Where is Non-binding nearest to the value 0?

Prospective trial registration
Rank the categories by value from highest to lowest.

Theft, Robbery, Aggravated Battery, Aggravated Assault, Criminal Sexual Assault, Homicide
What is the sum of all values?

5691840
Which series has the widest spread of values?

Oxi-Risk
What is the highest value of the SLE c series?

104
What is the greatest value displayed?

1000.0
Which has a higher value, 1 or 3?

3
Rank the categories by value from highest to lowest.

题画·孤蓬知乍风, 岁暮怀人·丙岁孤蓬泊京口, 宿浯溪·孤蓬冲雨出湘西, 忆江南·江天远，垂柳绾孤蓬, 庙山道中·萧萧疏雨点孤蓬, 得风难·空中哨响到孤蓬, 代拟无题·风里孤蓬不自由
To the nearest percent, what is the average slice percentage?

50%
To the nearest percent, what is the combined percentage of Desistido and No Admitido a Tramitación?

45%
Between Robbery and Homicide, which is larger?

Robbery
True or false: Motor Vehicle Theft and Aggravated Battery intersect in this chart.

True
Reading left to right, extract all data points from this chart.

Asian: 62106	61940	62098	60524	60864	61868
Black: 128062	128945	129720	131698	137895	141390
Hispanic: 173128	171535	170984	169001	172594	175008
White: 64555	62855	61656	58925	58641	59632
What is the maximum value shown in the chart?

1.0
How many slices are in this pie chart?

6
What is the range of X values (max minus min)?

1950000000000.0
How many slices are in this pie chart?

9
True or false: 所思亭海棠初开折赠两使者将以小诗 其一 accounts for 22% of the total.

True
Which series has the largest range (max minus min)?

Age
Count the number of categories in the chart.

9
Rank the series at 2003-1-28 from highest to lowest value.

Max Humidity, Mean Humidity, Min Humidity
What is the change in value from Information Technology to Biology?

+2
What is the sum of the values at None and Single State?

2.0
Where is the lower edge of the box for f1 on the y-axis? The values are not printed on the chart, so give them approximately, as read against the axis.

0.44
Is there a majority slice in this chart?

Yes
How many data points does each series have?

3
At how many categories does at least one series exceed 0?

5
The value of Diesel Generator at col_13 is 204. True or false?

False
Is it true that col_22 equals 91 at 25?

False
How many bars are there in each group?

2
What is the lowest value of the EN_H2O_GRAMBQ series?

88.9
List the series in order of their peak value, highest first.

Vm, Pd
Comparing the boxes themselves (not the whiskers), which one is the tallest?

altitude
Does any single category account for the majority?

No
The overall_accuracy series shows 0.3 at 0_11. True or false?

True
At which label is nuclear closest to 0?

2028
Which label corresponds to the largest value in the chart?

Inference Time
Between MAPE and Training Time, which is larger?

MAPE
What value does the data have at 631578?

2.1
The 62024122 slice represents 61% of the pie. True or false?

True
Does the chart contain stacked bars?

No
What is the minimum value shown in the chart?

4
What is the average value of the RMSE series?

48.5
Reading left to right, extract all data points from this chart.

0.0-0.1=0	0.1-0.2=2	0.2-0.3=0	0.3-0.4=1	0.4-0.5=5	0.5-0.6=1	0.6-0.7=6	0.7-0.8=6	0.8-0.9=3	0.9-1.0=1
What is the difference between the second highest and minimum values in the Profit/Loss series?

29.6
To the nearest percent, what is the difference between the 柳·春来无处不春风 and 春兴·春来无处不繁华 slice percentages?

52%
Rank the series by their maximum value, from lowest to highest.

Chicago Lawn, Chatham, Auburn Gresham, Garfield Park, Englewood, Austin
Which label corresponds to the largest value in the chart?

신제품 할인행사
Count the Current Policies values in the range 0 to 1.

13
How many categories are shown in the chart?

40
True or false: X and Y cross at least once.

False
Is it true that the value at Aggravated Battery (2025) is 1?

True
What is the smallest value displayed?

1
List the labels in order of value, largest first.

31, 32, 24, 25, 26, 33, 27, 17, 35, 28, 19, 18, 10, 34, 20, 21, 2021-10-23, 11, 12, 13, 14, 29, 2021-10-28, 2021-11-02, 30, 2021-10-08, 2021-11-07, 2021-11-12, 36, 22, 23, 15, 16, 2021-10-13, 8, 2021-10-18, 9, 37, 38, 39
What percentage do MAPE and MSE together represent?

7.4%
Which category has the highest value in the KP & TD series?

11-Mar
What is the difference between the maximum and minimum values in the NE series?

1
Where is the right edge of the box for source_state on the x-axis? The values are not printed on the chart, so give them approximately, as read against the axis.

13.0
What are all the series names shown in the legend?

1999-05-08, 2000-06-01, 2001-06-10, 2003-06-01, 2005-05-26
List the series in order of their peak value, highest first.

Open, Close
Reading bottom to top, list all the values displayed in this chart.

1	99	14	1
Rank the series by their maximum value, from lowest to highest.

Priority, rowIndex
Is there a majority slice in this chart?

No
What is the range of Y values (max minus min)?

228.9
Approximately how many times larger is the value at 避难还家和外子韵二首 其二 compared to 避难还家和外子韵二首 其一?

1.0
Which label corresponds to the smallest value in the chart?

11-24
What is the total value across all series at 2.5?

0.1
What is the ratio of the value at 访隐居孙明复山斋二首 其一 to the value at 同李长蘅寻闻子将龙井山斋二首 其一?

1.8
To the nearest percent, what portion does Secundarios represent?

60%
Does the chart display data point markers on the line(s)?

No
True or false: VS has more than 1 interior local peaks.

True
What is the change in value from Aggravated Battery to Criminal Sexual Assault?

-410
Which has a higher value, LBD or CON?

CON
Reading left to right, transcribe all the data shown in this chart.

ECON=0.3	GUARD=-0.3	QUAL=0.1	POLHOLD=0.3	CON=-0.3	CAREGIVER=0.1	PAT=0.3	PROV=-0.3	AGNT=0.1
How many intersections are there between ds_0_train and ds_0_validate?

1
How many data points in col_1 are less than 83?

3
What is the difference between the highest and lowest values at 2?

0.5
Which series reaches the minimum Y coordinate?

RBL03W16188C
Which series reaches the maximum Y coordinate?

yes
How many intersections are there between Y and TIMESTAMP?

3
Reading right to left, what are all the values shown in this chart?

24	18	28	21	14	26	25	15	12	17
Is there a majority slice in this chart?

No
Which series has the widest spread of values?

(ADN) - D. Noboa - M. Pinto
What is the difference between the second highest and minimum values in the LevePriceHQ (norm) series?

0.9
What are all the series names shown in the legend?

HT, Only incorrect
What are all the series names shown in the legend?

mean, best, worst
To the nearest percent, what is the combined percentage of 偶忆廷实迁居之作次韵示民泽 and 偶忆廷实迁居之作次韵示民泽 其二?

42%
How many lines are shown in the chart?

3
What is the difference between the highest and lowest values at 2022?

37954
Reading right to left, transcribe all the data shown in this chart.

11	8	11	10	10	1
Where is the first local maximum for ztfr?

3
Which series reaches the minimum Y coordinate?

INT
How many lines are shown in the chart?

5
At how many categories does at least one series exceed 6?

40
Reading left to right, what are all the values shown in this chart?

• • •

> Soal Latihan:
Temukan dan salin setiap baris data di atas yang memuat kata "right". Huruf besar dan huruf kecil dibedakan.

> Penyelesaian Soal:
Reading left to right, extract all data points from this chart.
Reading left to right, extract all data points from this chart.
Where is the right edge of the box for source_state on the x-axis? The values are not printed on the chart, so give them approximately, as read against the axis.
Reading left to right, transcribe all the data shown in this chart.
Reading right to left, what are all the values shown in this chart?
Reading right to left, transcribe all the data shown in this chart.
Reading left to right, what are all the values shown in this chart?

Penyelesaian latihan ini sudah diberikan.